▶ **BRIEF**
Count how many lines of the records contain the word "been", and reply with only that number.

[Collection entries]
________________________
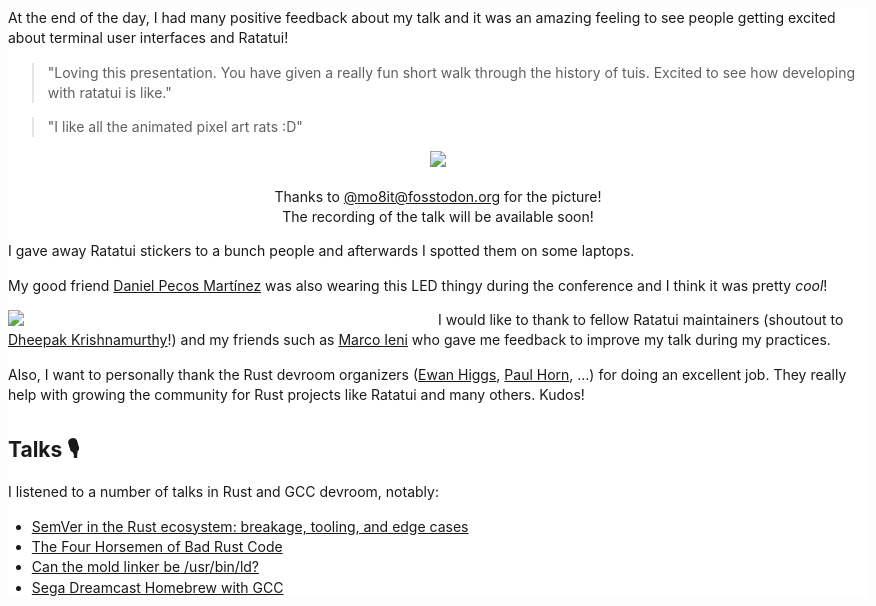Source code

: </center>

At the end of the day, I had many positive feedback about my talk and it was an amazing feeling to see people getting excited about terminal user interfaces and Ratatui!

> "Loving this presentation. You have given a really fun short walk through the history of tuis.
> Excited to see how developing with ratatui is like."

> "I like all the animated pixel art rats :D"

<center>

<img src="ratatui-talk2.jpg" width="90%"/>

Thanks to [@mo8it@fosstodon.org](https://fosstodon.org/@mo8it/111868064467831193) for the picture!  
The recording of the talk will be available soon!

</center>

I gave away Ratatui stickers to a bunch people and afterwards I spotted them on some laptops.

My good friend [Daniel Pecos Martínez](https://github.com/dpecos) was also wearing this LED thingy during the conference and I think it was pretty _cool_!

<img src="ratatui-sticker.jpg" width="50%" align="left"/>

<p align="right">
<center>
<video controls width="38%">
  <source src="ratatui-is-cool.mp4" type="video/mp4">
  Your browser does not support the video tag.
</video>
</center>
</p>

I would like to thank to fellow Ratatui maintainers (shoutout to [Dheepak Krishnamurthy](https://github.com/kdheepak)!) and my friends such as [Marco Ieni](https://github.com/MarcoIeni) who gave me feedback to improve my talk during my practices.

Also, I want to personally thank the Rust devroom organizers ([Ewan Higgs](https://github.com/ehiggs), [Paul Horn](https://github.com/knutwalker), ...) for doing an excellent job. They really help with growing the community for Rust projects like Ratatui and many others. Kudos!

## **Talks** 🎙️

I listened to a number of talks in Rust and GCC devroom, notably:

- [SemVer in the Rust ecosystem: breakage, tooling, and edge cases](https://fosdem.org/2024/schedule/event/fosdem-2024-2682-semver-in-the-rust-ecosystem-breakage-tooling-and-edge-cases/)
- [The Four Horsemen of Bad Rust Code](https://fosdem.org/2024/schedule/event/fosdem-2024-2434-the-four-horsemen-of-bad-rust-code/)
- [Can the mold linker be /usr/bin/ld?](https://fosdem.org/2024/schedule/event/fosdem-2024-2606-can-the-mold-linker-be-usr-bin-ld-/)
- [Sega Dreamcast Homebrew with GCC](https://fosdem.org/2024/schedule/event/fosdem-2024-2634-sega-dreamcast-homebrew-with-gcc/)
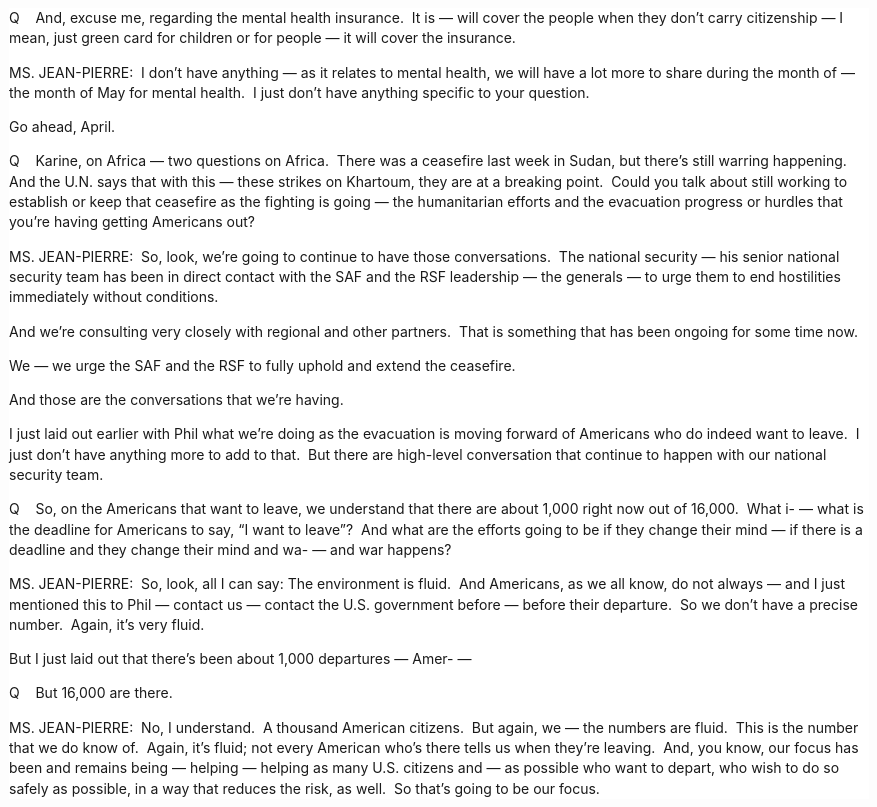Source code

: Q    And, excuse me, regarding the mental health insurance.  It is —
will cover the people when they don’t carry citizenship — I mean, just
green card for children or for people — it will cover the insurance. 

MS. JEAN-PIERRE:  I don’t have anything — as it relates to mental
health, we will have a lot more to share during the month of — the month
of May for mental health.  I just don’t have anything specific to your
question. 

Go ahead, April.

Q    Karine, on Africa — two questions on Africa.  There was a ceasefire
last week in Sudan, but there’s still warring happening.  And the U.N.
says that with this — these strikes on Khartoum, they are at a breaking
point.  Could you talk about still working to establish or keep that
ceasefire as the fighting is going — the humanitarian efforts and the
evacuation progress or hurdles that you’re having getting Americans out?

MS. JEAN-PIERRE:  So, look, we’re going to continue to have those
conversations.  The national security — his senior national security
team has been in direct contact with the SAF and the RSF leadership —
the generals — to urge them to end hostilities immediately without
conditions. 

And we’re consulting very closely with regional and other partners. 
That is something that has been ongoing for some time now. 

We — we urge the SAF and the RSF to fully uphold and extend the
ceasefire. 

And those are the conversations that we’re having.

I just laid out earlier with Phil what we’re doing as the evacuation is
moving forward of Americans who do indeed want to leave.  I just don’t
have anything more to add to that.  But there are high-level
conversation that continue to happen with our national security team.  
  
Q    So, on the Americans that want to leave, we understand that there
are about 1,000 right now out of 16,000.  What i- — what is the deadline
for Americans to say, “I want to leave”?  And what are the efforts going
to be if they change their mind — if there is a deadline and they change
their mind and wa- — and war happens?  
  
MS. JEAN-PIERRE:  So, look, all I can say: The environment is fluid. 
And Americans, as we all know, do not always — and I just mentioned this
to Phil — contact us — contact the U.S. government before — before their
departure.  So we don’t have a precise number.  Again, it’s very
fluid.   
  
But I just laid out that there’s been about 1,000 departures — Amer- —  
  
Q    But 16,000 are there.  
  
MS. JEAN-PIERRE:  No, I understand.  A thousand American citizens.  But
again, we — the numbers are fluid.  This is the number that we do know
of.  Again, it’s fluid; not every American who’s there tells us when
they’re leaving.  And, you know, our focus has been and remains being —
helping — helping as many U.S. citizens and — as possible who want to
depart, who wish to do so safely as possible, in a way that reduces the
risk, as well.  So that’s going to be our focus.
________________________
▶ **FINISHED TASK**
4